Mittwoch, 20. März 2013
Topographie des Terrors
EU finanziert Dokumentationszentrum
Dokumentation und Aufarbeitung des Terrors durch die Nationalsozialisten in Deutschland – das ist der Auftrag der 1992 gegründeten Stiftung "Topographie des Terrors" in Berlin. Sie will die Erinnerungskultur in Deutschland aufrecht erhalten - in Form von Gedenkstätten, Ausstellungen oder Seminaren.
Topografphie des Terrors: Blick in die Baracke 13
Foto: Dokumentationszentrum NS-Zwangsarbeit Berlin-Schöneweide, Hoffmann
In Deutschland gibt es immer mehr Gedenkstätten über die NS-Herrschaft von 1933 bis 1945. Das Thema der Zwangsarbeit während dieser Zeit arbeitet die Stiftung Topographie des Terrors auf. Sie legt bei ihren Dokumentationszentren besonderen Wert auf den konkreten Tatort. Das Zentrum Topographie des Terrors war einst Zentrale der SS und dient heute als Verwaltungs- und Ausstellungsort. Ebenso das Dokumentationszentrum Schöneweide, eine ehemalige Unterkunft der Zwangsarbeiter und heute Veranstaltungsort von Seminaren und Fortbildungen.
Baracke 13 durch EFRE-Gelder ermöglicht
Ein großes Projekt, das in den letzten Jahren in Schöneweide in Angriff fertiggestellt wurde, war die Baracke 13. Eine ehemalige Unterkunft der Zwangsarbeiter wurde dabei im Zuge der Restaurierung in ihren Ur-Zustand zurückgebaut. Kofinanziert wurde das Projekt durch Mittel aus dem Europäischen Fonds für Regionale Entwicklung (EFRE) Einen Teil übernahm auch das Land Berlin.
Die Finanzierung stellt meist ein gravierendes Problem dar. Denn sowohl die Ausstellungseintritte als auch die zahlreichen Seminare und Führungen sind kostenlos. "Wir sind auf Spenden und Gelder des Landes Berlin angewiesen", erklärt Juliane Grossmann, Mitarbeiterin des Dokumentationszentrums Schöneweide.

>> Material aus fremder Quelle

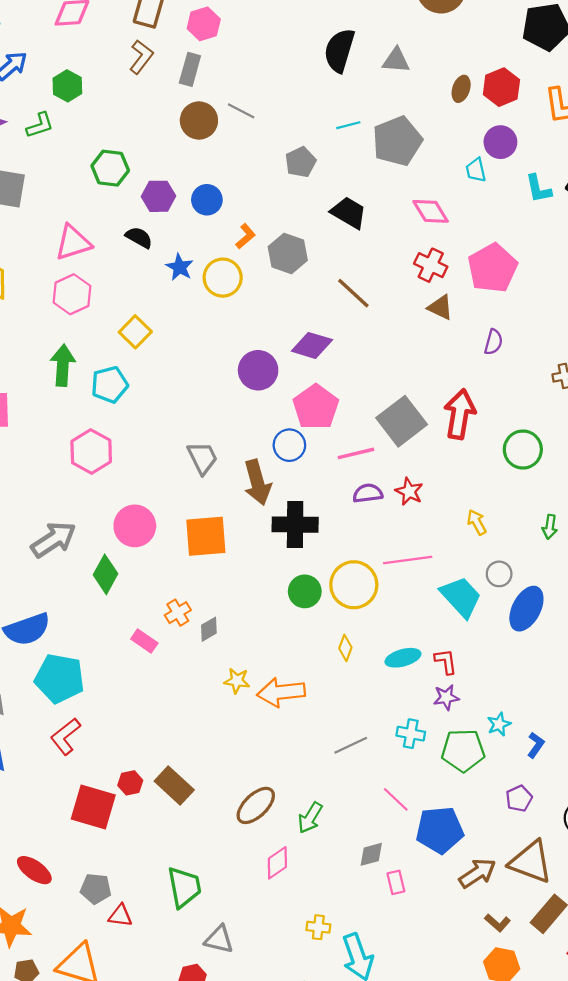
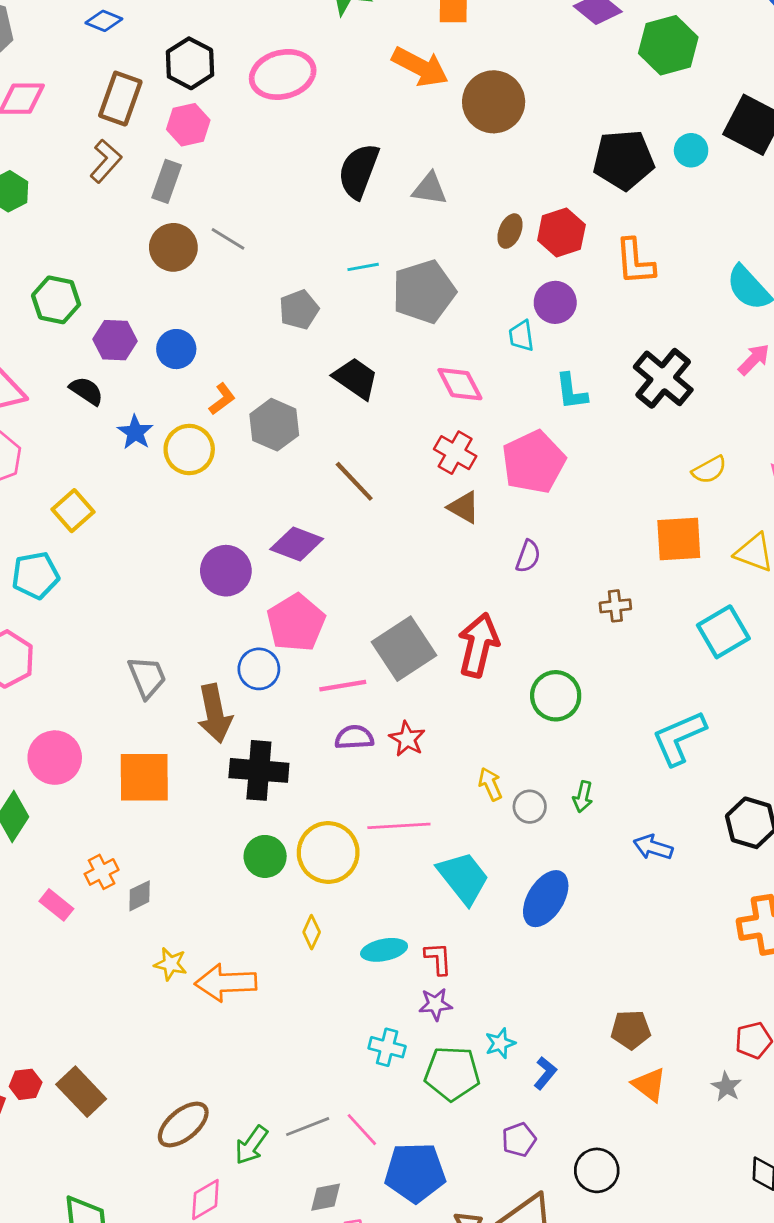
cyan L-shape: (538, 189) -> (571, 392), moved
gray circle: (499, 574) -> (530, 807), moved
gray line: (351, 745) -> (308, 1127), moved

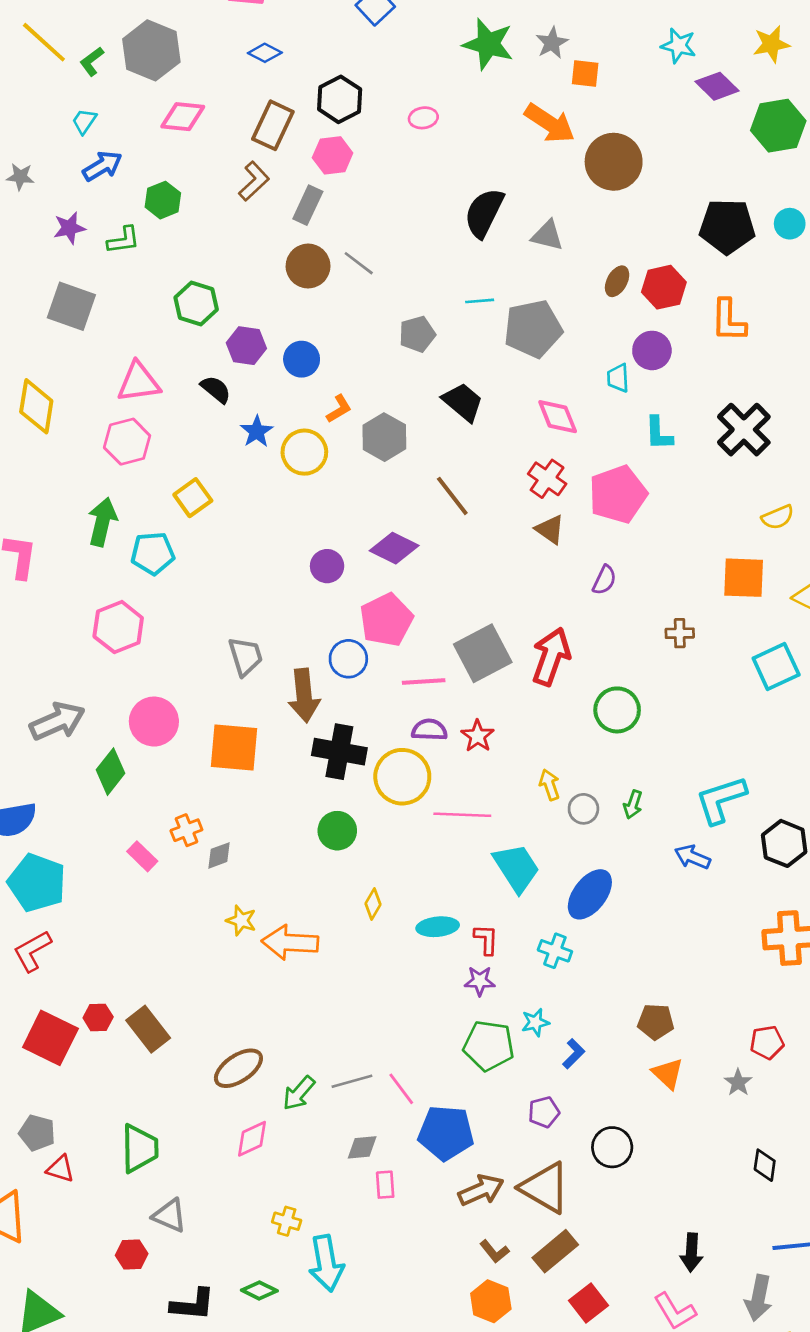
pink ellipse: (283, 74) -> (423, 118), size x0.5
purple circle: (226, 571) -> (327, 566), size x0.7
cyan L-shape: (679, 738) -> (721, 800), moved
yellow circle: (328, 852) -> (402, 777), moved
cyan cross: (387, 1047) -> (555, 951), moved

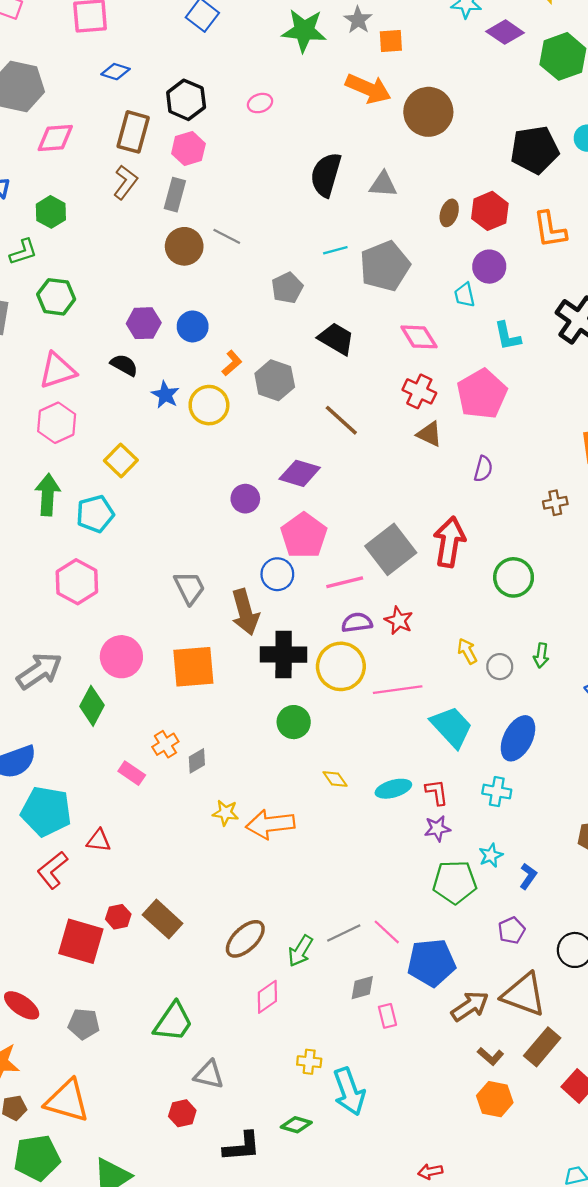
green hexagon: (196, 303) -> (56, 297), moved
yellow diamond: (373, 904) -> (335, 779), turned -55
green trapezoid: (140, 1148) -> (173, 1022), turned 45
red triangle: (60, 1169) -> (99, 841), moved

Anders als die Topographie des Terrors wird diese Gedenkstätte nicht durch das Land Berlin und des Bundes unterstützt.
Zwangsarbeit weiterhin aktuelles Problem
Dass Zwangsarbeit aber durchaus nicht nur ein Problem des 19. Jahrhunderts war, diese Botschaft liegt Grossmann besonders am Herzen. "Zivile Zwangsarbeit ist heutzutage noch in jeglicher Form vorhanden; beispielsweise in Bangladesch." Durch ein verändertes und erweitertes Bildungsangebot soll dieses Thema zukünftig auch in Seminaren abgedeckt und den Besuchern vor Augen geführt werden.
Engen internationalen Kontakt pflegen die Zentren zu ähnlichen Einrichtungen in Polen, den Niederlanden, Frankreich und Italien. Eben solche Länder in denen die Zwangsarbeit ein ähnlich großes Problem darstellte. Organisierte Reisen in die Erinnerungsstätten im Ausland sind jedoch nicht möglich, "dafür fehlt uns das Geld", so Grossmann.
Neue Dauerausstellung wird im Mai eröffnet
Damit der Schrecken der Zwangsarbeit in Berlin während der NS-Zeit nicht in Vergessenheit gerät und die Gesellschaft im 21. Jahrhundert Lehren für die Zukunft zieht, ist das Dokumentationszentrum Anlaufstelle für alle Interessierten. Am 8. Mai wird eine neue Dauerausstellung unter dem Titel "Verschleppt und Ausgebeutet – Zwangsarbeit im Nationalsozialismus".